I guess it's a failing to consider all use cases of the door, and the metal plate thing should only be used indoors.

Knufferlbert | 4 years ago | on: It‘s been 9 years since Valve rolled out the Steam Linux beta

Don't know about I_Byte, though I could have written what he has written.

I can now actually afford games (in the quantity I consume them) now, so that question is fair. But thankfully the video landscape fractured, now you better have NowTv, Netflix, Prime and Disney+ and you still can't watch all. I've started pirating again after 10 years or so of complete abstinence. So I think it's causal (if you have money)

Knufferlbert | 4 years ago | on: Overwork contributes to 745k premature deaths per year

My sibling comments are a bit cynical. Considering the widely reported stress on health care workers during the pandemic I'd suspect that number may be higher than one would think despite the millions working on throwaway products.
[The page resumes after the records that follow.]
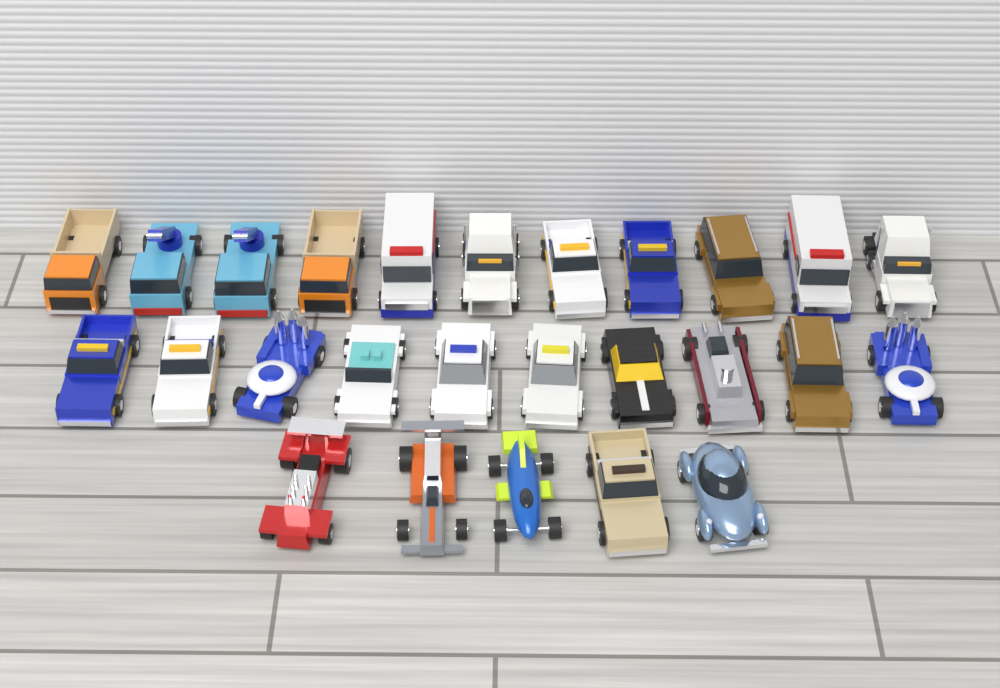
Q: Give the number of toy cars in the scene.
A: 26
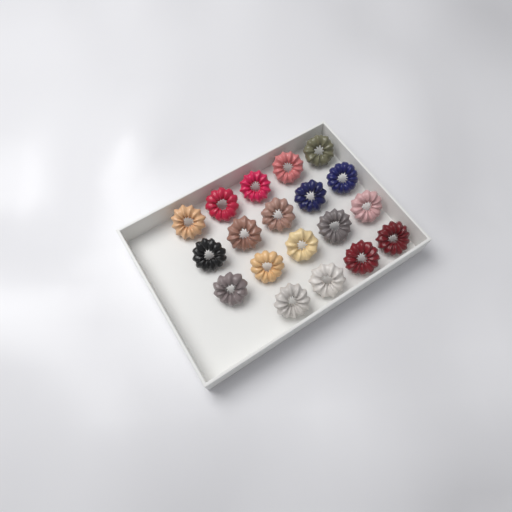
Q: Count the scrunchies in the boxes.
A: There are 19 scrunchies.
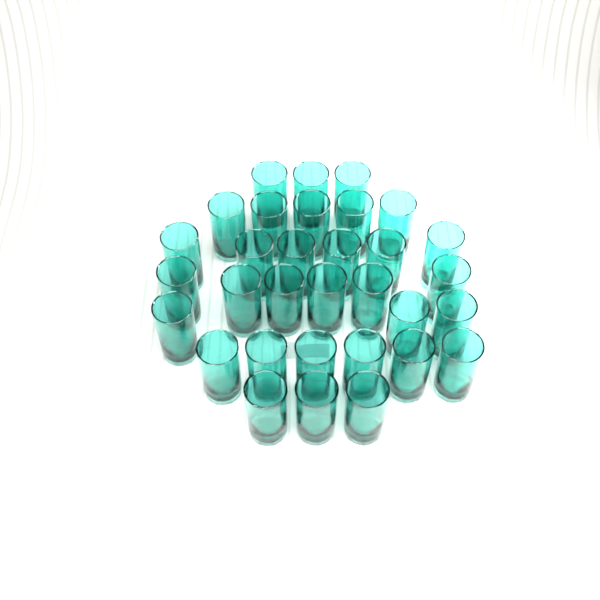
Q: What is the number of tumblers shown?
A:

Obviously, society should incentivise that those professions that are overworked and useful to society hire/train more, so they are not that overworked.

Knufferlbert | 4 years ago | on: The Grim Secret of Nordic Happiness

I think the "suffer"/"rehabilitation" is only one of the important aspects.
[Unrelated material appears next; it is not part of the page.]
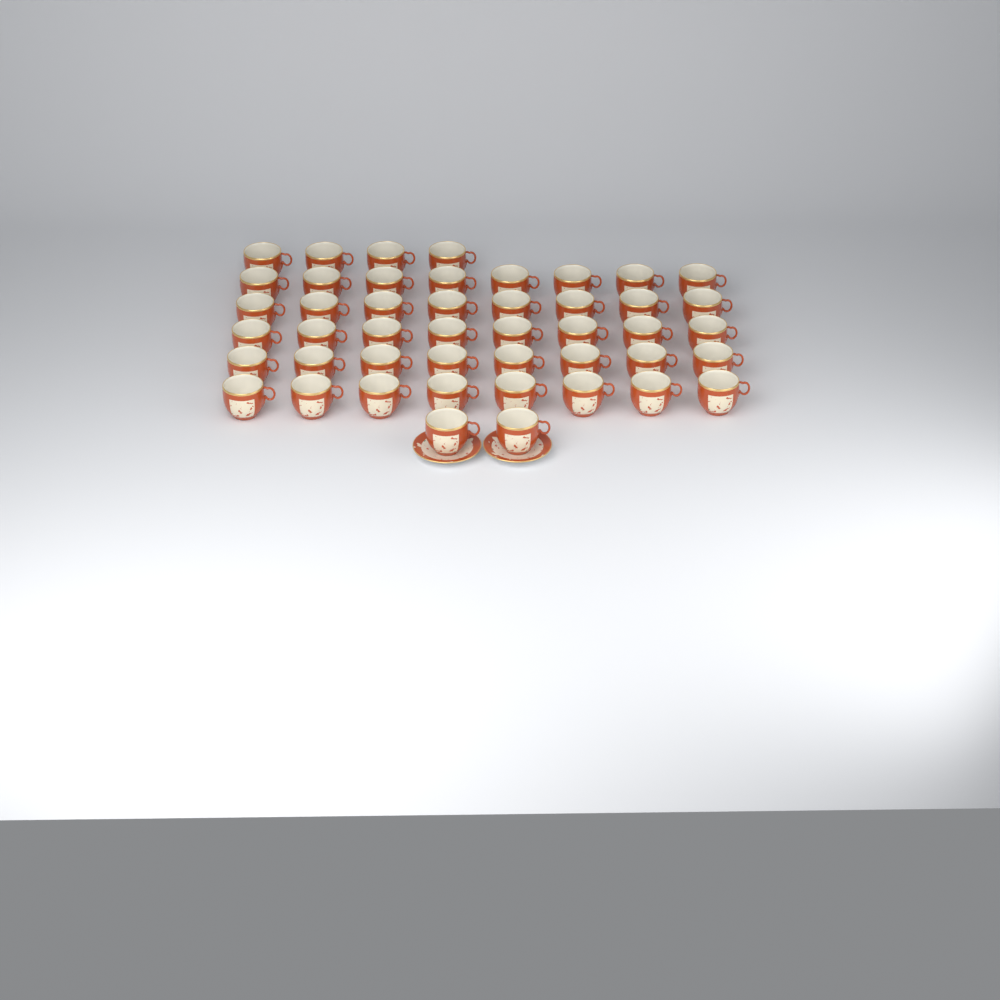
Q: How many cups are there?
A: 46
There is a selfish component as well, do I want to have low crime. A successful return to society facilitates that (life sentences for all is the only other alternative). The difference between doing what is right (whatever that means), or what is effective (which is much easier to measure).

Though the blatant disregard for human life in general in the US is quite astonishing for a "western" country.

Knufferlbert | 5 years ago | on: Moore's Law for Everything

That doesn't seem true. Picketey's (probably misspelled) "capital in the 21st century" has a compelling argument for exactly this kind of tax. And my realization that I can't see it implemented ever, is about as chilling to me as climate change in terms of a real existential threat that we as humans see coming but will be unable to stop, because it requires cooperation that seems impossible.

The basic argument is, I'm hoping I'm getting this right: The return of capital far outstrips return of labour, that difference (if above a certain percentage) is a transfer of wealth from labourers to the capitalists. Return of labour is basically GPD growth, return of capital is income from rent/investment/interest and all of that.

This increases inequality over time leads to destabilization of society, I'd argue you can see that in the USA quite well. And starts happening in rest of Europe more slowly (not quite as capitalistic as the USA but heading there nevertheless). Wealth building for the bottom 50% is extremely difficult (house prices for example)

2.5% is a significant percentage, but rate of return is around 5% or thereabouts, basically a 50% tax if you make the average and continue investing (i.e. it's presumably useful to society). Once you "sit on your money", it would reduce the wealth slowly (no longer useful to society). I.e. if you keep investing, the government will still have less wealth than the capitalists no matter how long you do it. It won't be as a significant increase in national budgets as one may assume.

Also, "government owning things", the idea is that that money is redistributed to the people via benefits (unemployment, education, health care, ubi etc).

Knufferlbert | 5 years ago | on: Parents' income, not smarts, key to entrepreneurship

I don't think those reasons are true for the "lack of entrepreneurship". I'd love to know some numbers actually, I know EU doesn't have as many unicorns like Uber, Google, Amazon, etc. But that is a tiny amount of people who started those (and now employ a staggering number of people).

I think there are two reasons why that may be: - Generally larger regulatory barriers. GDPR is an obvious recent one, but also market complexity with EU countries regulations/laws differing more than US states. I think (without knowing). That coupled with "first to market" advantage of US companies. - Money isn't as big as a driver for Europeans. "Rags to riches" is a pretty American thing. "Get educated and live well" is closer to our lookout I think.